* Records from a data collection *
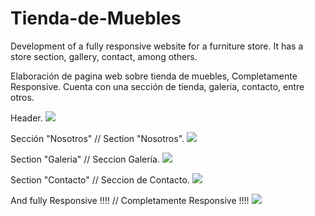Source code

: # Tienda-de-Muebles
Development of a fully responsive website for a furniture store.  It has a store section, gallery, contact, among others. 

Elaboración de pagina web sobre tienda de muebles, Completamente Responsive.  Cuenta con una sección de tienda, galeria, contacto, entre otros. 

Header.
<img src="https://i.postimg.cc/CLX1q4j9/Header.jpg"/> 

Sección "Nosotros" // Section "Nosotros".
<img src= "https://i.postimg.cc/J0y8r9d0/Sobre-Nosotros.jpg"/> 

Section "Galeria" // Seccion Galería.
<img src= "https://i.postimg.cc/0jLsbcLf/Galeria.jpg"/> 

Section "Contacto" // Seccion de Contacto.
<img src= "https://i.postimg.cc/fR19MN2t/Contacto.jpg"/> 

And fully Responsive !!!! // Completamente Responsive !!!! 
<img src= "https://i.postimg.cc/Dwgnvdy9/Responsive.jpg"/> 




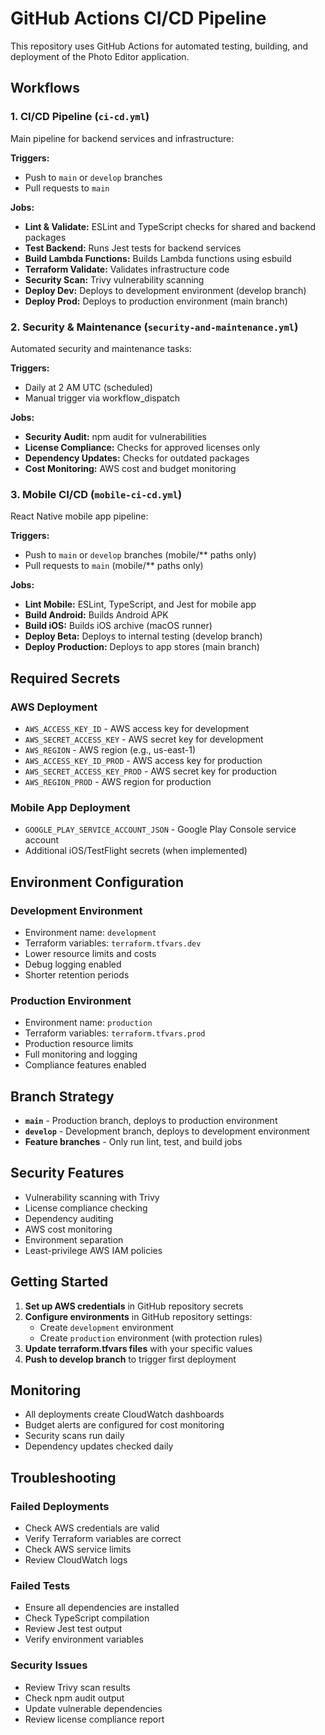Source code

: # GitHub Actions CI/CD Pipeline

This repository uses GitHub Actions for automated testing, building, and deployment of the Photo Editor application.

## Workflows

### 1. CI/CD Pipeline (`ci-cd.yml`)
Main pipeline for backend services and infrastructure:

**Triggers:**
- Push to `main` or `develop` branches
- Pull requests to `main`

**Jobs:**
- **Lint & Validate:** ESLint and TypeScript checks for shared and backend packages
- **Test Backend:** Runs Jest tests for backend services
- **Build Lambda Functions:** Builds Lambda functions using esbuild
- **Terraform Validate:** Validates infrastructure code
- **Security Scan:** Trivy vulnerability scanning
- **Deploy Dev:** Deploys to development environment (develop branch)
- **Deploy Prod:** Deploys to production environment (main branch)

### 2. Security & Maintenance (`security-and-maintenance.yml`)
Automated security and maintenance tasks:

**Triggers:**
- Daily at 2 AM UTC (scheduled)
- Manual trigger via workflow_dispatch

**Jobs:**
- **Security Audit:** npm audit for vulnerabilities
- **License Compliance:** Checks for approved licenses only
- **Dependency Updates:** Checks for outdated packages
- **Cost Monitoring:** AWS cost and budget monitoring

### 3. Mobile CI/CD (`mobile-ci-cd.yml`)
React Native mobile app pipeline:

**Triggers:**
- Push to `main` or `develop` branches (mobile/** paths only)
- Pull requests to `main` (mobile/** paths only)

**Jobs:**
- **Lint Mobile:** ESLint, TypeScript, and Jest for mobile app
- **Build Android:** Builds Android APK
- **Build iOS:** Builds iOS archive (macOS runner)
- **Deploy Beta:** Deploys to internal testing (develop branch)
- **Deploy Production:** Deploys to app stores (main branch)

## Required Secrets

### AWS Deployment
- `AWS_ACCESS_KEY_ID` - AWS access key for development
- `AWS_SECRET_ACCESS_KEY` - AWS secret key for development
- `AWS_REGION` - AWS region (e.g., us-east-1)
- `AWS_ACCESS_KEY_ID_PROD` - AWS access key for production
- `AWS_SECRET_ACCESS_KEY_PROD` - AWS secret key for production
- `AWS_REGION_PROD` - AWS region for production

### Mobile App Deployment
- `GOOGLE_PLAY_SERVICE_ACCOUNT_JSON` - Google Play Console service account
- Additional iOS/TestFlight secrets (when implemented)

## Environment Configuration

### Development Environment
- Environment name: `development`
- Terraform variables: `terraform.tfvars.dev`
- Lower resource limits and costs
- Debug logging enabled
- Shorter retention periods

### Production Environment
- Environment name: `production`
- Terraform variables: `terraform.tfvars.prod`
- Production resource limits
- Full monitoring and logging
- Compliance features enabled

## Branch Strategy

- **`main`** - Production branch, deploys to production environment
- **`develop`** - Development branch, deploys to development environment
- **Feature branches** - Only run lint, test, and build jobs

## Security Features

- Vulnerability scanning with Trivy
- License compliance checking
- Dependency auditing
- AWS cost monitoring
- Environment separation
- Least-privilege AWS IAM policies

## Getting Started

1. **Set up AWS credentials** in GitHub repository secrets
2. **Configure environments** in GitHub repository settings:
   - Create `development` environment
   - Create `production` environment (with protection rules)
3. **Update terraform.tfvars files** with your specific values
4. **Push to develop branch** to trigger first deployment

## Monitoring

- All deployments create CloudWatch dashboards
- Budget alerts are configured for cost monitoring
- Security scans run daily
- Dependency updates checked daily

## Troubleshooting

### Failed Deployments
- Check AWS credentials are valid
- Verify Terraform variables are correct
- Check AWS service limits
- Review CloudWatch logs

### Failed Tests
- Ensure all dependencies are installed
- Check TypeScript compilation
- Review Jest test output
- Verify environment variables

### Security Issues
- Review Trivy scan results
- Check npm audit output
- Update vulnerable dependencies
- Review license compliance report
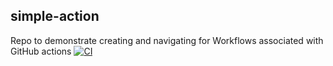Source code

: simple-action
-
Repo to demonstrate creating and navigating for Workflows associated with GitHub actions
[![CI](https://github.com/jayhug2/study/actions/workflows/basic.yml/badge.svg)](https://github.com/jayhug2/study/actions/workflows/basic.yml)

* What the task asks *
Begin at the first line of the entries and stop after the line holding "Actions CI/CD Pipeline"; repeat those lines exactly, but not the pictures.

* Reply to the task *
Source code

: # Tienda-de-Muebles
Development of a fully responsive website for a furniture store.  It has a store section, gallery, contact, among others. 

Elaboración de pagina web sobre tienda de muebles, Completamente Responsive.  Cuenta con una sección de tienda, galeria, contacto, entre otros. 

Header.
<img src="https://i.postimg.cc/CLX1q4j9/Header.jpg"/> 

Sección "Nosotros" // Section "Nosotros".
<img src= "https://i.postimg.cc/J0y8r9d0/Sobre-Nosotros.jpg"/> 

Section "Galeria" // Seccion Galería.
<img src= "https://i.postimg.cc/0jLsbcLf/Galeria.jpg"/> 

Section "Contacto" // Seccion de Contacto.
<img src= "https://i.postimg.cc/fR19MN2t/Contacto.jpg"/> 

And fully Responsive !!!! // Completamente Responsive !!!! 
<img src= "https://i.postimg.cc/Dwgnvdy9/Responsive.jpg"/> 




Source code

: # GitHub Actions CI/CD Pipeline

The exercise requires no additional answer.